In the 1950’s China took major steps to industrialize their economy. Part of that process included steel production. China’s steel production was at 66.4 million tonnes by 1990. It nearly doubled to 128.5 by the year 2000. In 2010 it was 638.7 and by 2014 it had reached an amazing level of 822.7. The increase in steel production all those years was primarily driven by rapid economic growth. They not only exported steel but used it extensively in building projects in their own country. Since steel is an alloy that is incredibly flexible and is easily customized, it’s been a critical component of the Chinese economy. The phenomenal growth in the steel industry, however, has drastically been reduced in recent years due to an economic downturn.
How Chinese Steel is Affecting Trade
The state of trade is currently a hot topic, even among Presidential candidates. Since China’s economy has been slowing in recent years, many Chinese companies are selling steel at extremely low prices to avoid layoffs and keep sales going. China’s demand dropped over 3 percent for steel in 2015. This forced producers of steel to look outside their country for buyers. Because of this need to look outward, the Chinese increased steel exports approximately 25 percent in 2015. Chinese steel is a big part of the controversy surrounding free trade. This is primarily because Chinese steel is currently extremely cheap.
How Are Other Countries Reacting to Low Steel Prices?

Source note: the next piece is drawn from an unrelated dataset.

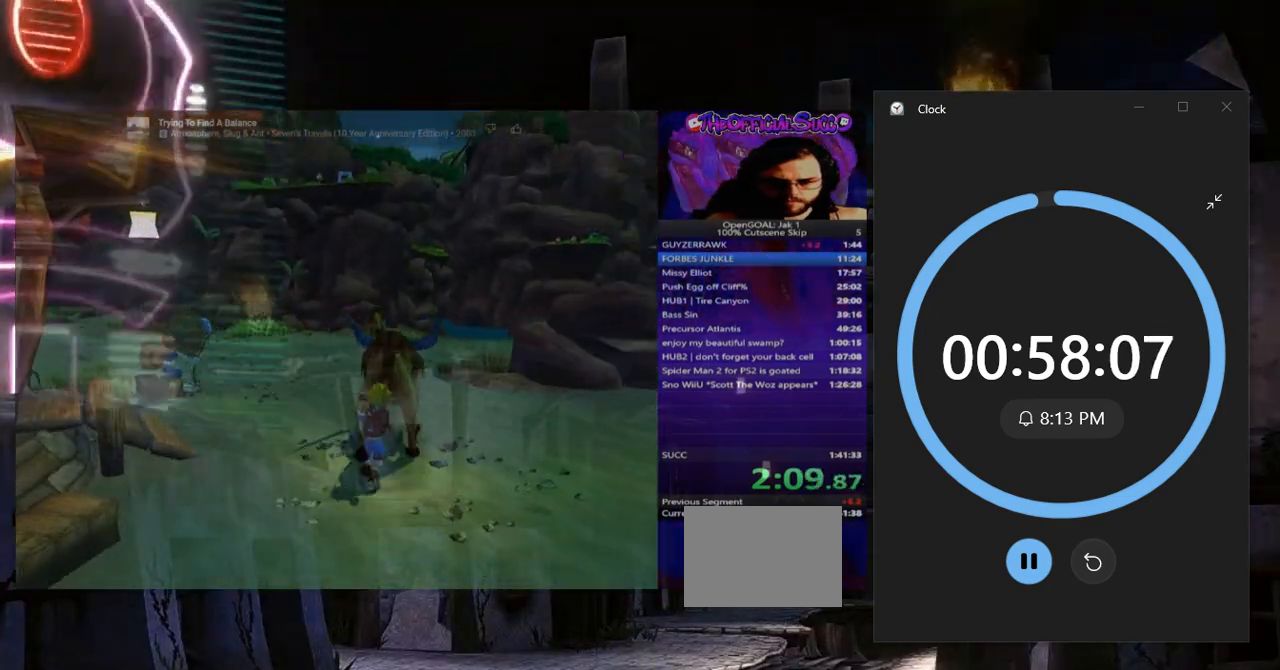
{"buttons": ["SQUARE"], "left_stick": "up", "right_stick": "center", "events": [[33, "left_stick", "center"], [200, "left_stick", "up"], [367, "SQUARE", "down"]]}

Because the costs for producing steel in China are subsidized by the government they can afford, at least for awhile, to produce steel at a financial loss. In fact, the global prices for steel are at a 10 year low. Many other countries, however, are not happy about how the low prices are affecting the overall global trade. There have been some suggestions that creating higher import tariffs is the best way to counter such low prices. Other countries that produce steel are already raising import tariffs on China. Some of these countries include Indonesia, India, and the United States.
What Does the Future Hold for Chinese Steel?

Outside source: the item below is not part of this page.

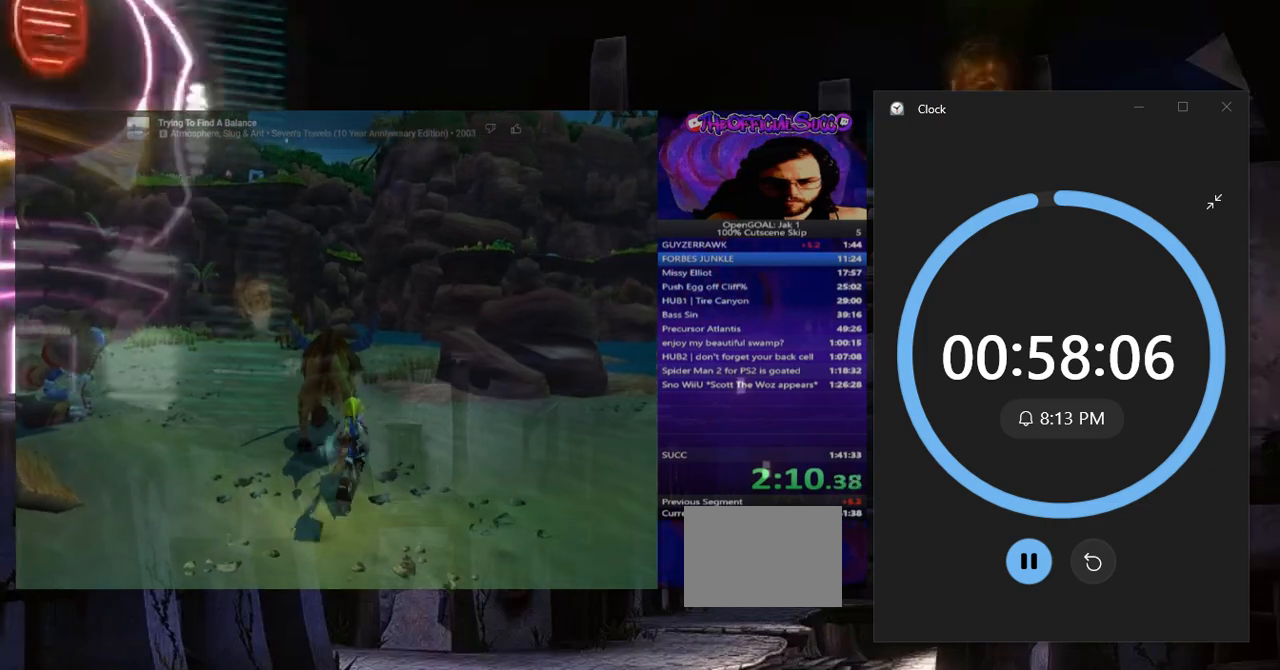
{"buttons": [], "left_stick": "up", "right_stick": "center", "events": [[84, "SQUARE", "up"]]}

It’s likely that providing cheap exports to the global community will continue at least for awhile. Many experts, however, are expecting a recovery to be right around the corner for the steel sector. According to a recent article in Forbes, U.S. Steel is currently lobbying congress to make import duties as high as 233 percent or more a reality this summer. The global economy and even the outcome of the United States elections may play a part in the future of Chinese Steel.